O encontro reuniu os principais players envolvidos na desospitalização, uma tendência mundial com benefícios comprovados, mas que ainda requer regulamentação no Brasil. A população brasileira envelhece e com isso crescem de forma significativa as doenças crônicas e comorbidades que levam a longa permanência hospitalar.

É preciso, então, que toda a cadeia de saúde, bem como a população, tenha conhecimento da existência dos hospitais de transição.  Estas instituições são uma tendência mundial de humanização, otimização de custos e intensificação do atendimento multiprofissional (fisioterapeutas, fonoaudiólogos, terapeutas ocupacionais, nutricionistas, psicólogos, farmacêuticos, enfermeiros, médicos  etc).

Estas instituições são uma tendência mundial de humanização do atendimento, diminuição de custos e priorização do atendimento multiprofissional (desde nutricionistas a fisioterapeutas)

“A desospitalização é um aliado terapêutico, que melhor atende as necessidades do paciente e promovendo isso de forma mais segura”, apontou Yussif Ali Mere Junior, presidente da FEHOESP e do SINDHOSP.

Ana Maria Malik, coordenadora do FGVsaúde da Fundação Getulio Vargas, lembra que o paciente precisa estar sempre no centro do cuidado. “Para trabalhar com desospitalização é preciso tecnologia, e de todo o tipo, desde equipamentos a medicamentos”, contou.  
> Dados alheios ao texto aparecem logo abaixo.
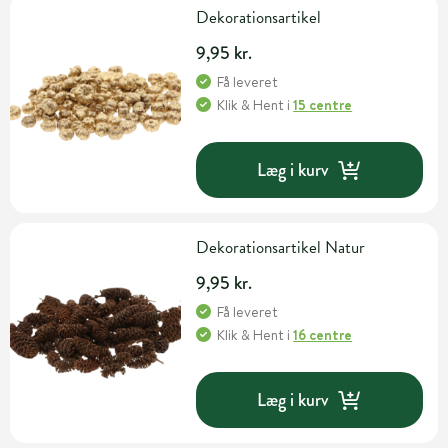
Dekorationsartikel
9,95 kr.
Få leveret
Klik & Hent
i
15 centre
Læg i kurv
Dekorationsartikel Natur
9,95 kr.
Få leveret
Klik & Hent
i
16 centre
Læg i kurv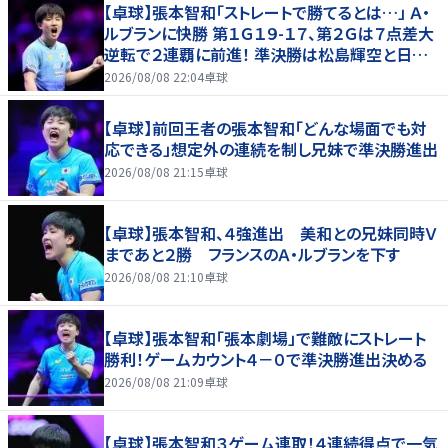
【卓球】張本智和「ストレートで勝てるとは…」 Ａ・
ルブランに快勝 第１Ｇ１９-１７、第２Ｇは７点差大
逆転で２連覇に前進！ 準決勝は松島輝空と日本
人対決…ＷＴＴチャンピオンズ横浜
2026/08/08 22:04
卓球
【卓球】前回王者の張本智和「どんな場面でも対
応できる」想定外の連続を制し兄妹で準決勝進出
2026/08/08 21:15
卓球
【卓球】張本智和、４強進出 美和との兄妹同時Ｖ
まであと２勝 フランスのＡ・ルブランを下す
2026/08/08 21:10
卓球
【卓球】張本智和「張本劇場」で難敵にストレート
勝利！ゲームカウント４－０で準決勝進出決める
2026/08/08 21:09
卓球
【卓球】張本智和３ゲーム連取！４連続得点で一気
Willian Dib, diretor-presidente da Agência Nacional de Vigilância Sanitária (Anvisa), destacou que a entidade vê bom bons olhos a desospitalização não só por uma questão de redução de custos e riscos mas , sobretudo, pela segurança do paciente.

Para Ruy Baumer, CEO da Baumer, conhecer mais sobre o tema reduz custos na saúde. “Os hospitais de retaguarda são um serviço que veio para ficar, pois significam melhorias e conforto para o paciente”.

Eduardo Santana, sócio-diretor da Nobre, empresa de retaguarda e transição hospitalar,  faz um balanço positivo do primeiro congresso que debateu o assunto, justamente por reunir todos os stakeholders da cadeia produtiva na mesma mesa.

“Além disso, neste primeiro congresso, 54% da plateia eram representantes de plano de saúde. Importante tê-los interessados para criar critérios para o paciente estar na hora certa, no lugar certo e pelo tempo correto”, avalia Eduardo Santana. Um grupo de trabalho sobre o assunto deve ser criado para dar continuidade nos trabalhos.

 

O Congresso

O congresso foi promovido pelas entidades SINDHOSP (Sindicato dos Hospitais, Clínicas e Laboratórios do Estado de São Paulo); FEHOESP (Federação dos Hospitais, Clínicas, Casas de Saúde, Laboratórios de Pesquisas e Análises Clínicas e Demais Estabelecimentos de Serviços de Saúde do Estado de São Paulo), CNS (Confederação Nacional de Saúde), FENAESS (Federação Nacional dos Estabelecimentos de Serviços de Saúde; IEPAS (Instituto de Ensino e Pesquisa na Área da Saúde); e pela Nobre Saúde.